Transgenic mice (3xTg strain), with an overexpression of the amyloid precursor protein and Tau protein (two proteins associated with Alzheimer's disease), that develop cognitive deficits at 6 months of age were used as an Alzheimer's disease model.
The following groups were used (n=6 mice, respectively): 1) exposure of transgenic mice to the magnetic field, 2) sham exposure of transgenic mice, 3) exposure of non-transgenic mice (129/C57BL/6 strain), 4) sham exposure of non-transgenic mice.

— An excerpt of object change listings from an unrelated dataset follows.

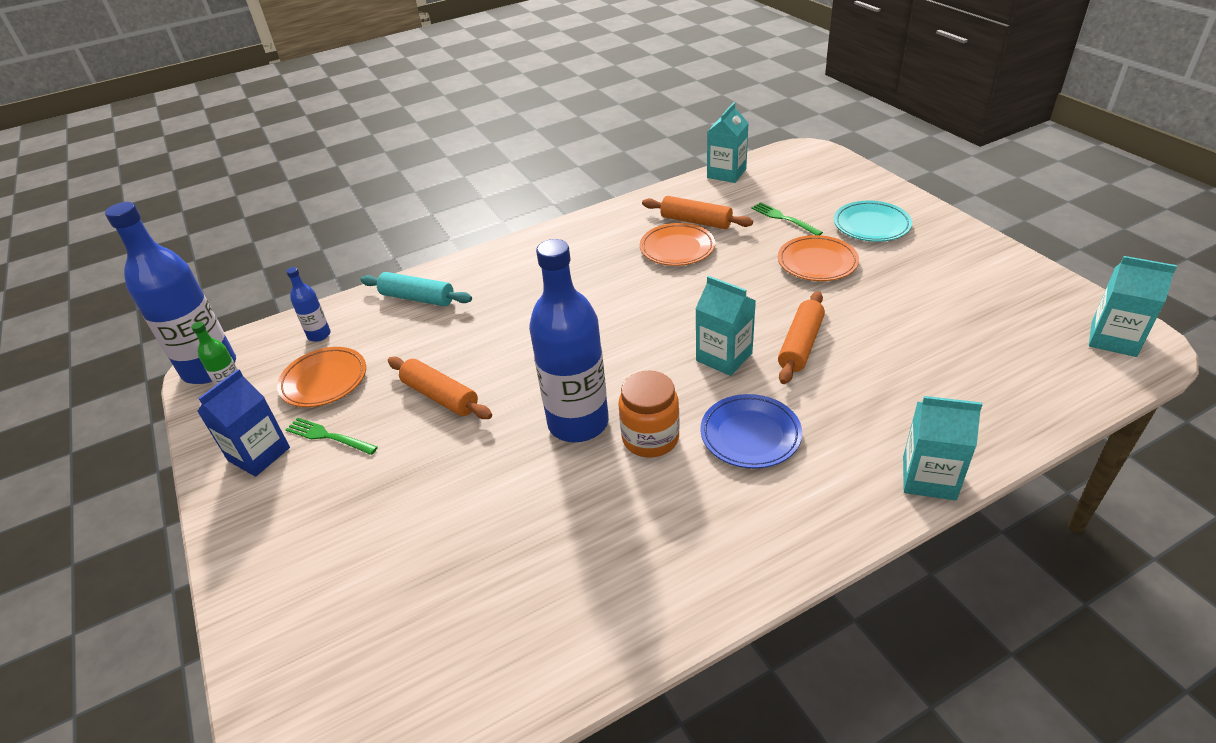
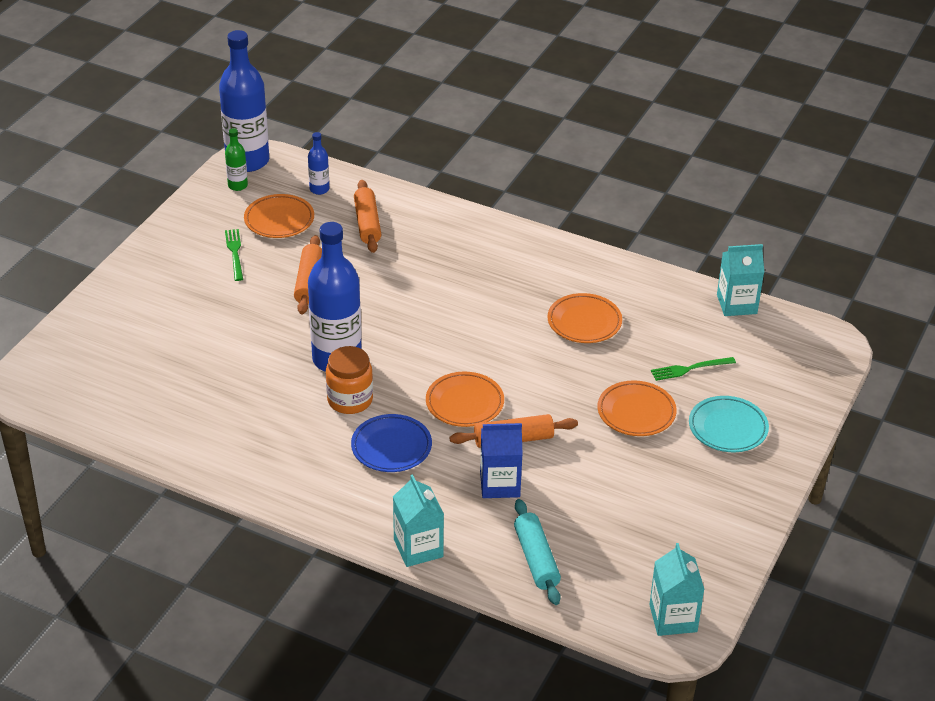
camera: 50 degrees right, 0 degrees up
blue carton [197,369,290,477] -> blue carton moved to [480,423,523,498]
turquoise rolling pin [360,272,472,306] -> turquoise rolling pin moved to [514,499,561,605]
orange rolling pin [642,196,753,229] -> orange rolling pin moved to [354,180,382,253]
turquoise carton [695,276,756,376] -> orange plate [426,372,504,427]
green fork [751,202,823,235] -> green fork turned 120 degrees counterclockwise [651,357,736,381]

Exposure duration: 20 hours/day for 3 months
|Exposure duration||20 hours/day for 3 months|
|Chamber||room without additional electronic devices (e.g. computers) and no lamps in close proximity to the exposure system|
|Setup||there were five layers in the exposure device (200 cm x 70 cm x 200 cm); inside the exposure device, there was a plastic rack (140 cm x 70 cm x 200 cm) with four floors; two beams of bronze wires oriented in the same direction (current direction) created a uniform magnetic field and were affixed tightly to the framework to decrease vibration and noise; when the system was on, the sound and temperature generated were similar to those of the normal environmental values|
|Sham exposure||A sham exposure was conducted.|
|Additional info||for sham exposure, the two wire beams of the setup were oriented in opposite directions|
|magnetic flux density||500 µT||-||measured||-||-|
The functionality of the Alzheimer's disease model was confirmed by significant cognitive deficits, significantly decreased gene expression of memory-related synaptic proteins as well as significantly increased apoptosis, oxidative stress and levels of total and phosphorylated Tau protein in sham exposed transgenic mice (group 2) compared to sham exposed non-transgenic mice (group 4).

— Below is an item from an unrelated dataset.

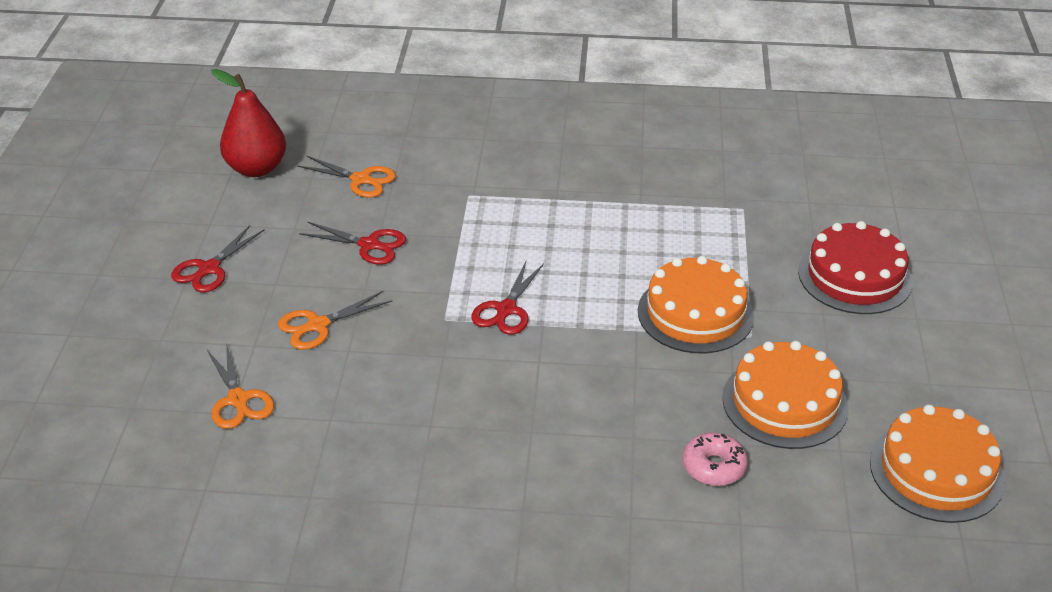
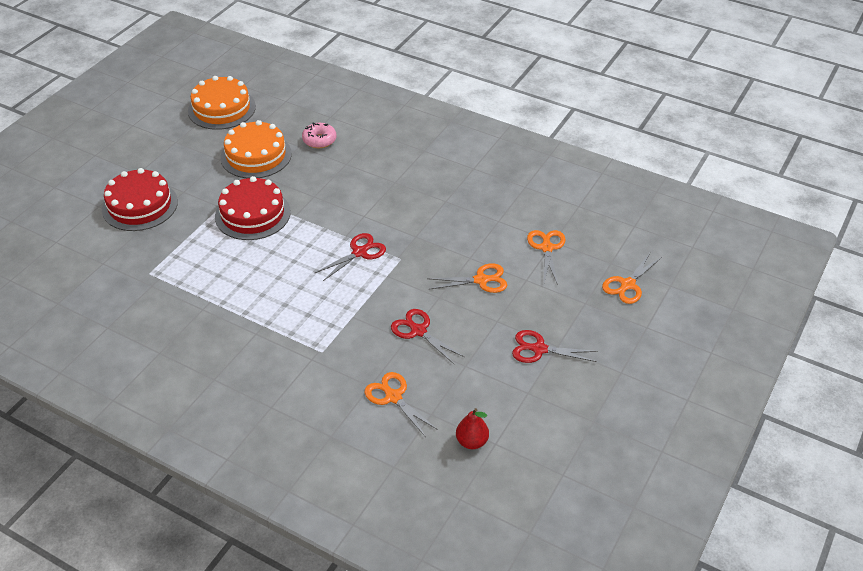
camera: 155 degrees left, 5 degrees up
red scissors [171,225,264,292] -> red scissors turned 135 degrees counterclockwise [512,330,598,363]
red pear [211,69,286,177] -> red pear [456,408,489,449], size x0.57
orange cake [638,256,754,353] -> red cake [215,176,291,240]
none -> orange scissors [602,253,662,304]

Exposed transgenic mice (group 1) showed significantly better cognitive skills and a significantly increased gene expression of some memory-related synaptic proteins (GLUR2, NR1, PSD95) as well as significantly less apoptosis and oxidative stress compared to the transgenic sham exposure group.

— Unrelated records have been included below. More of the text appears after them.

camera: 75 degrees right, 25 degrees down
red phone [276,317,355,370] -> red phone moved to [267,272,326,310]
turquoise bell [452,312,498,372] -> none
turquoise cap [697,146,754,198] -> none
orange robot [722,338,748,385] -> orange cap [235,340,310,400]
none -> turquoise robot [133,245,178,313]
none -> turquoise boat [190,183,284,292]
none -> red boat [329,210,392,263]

Exposed transgenic mice also showed significantly less total and phosphorylated Tau protein compared to the transgenic sham exposure group. This decrease was accompanied by a significant decrease of phosphorylated GSK3β (inactive form) CDK5 activators p25 and p35 and a significant increase of PP2Ac, indicating that effects of the magnetic field exposure may be caused by inhibition of GSK3β and CDK5 and activation of PP2Ac.
Exposure to the magnetic field had no significant effect on non-transgenic mice (group 3) compared to sham exposed non-transgenic mice.
The authors conclude that exposure of Alzheimer's disease model mice to a 50 Hz magnetic field might ameliorate cognitive deficits and attenuate tau hyperphosphorylation. This might be of use in the therapy of Alzheimer's disease.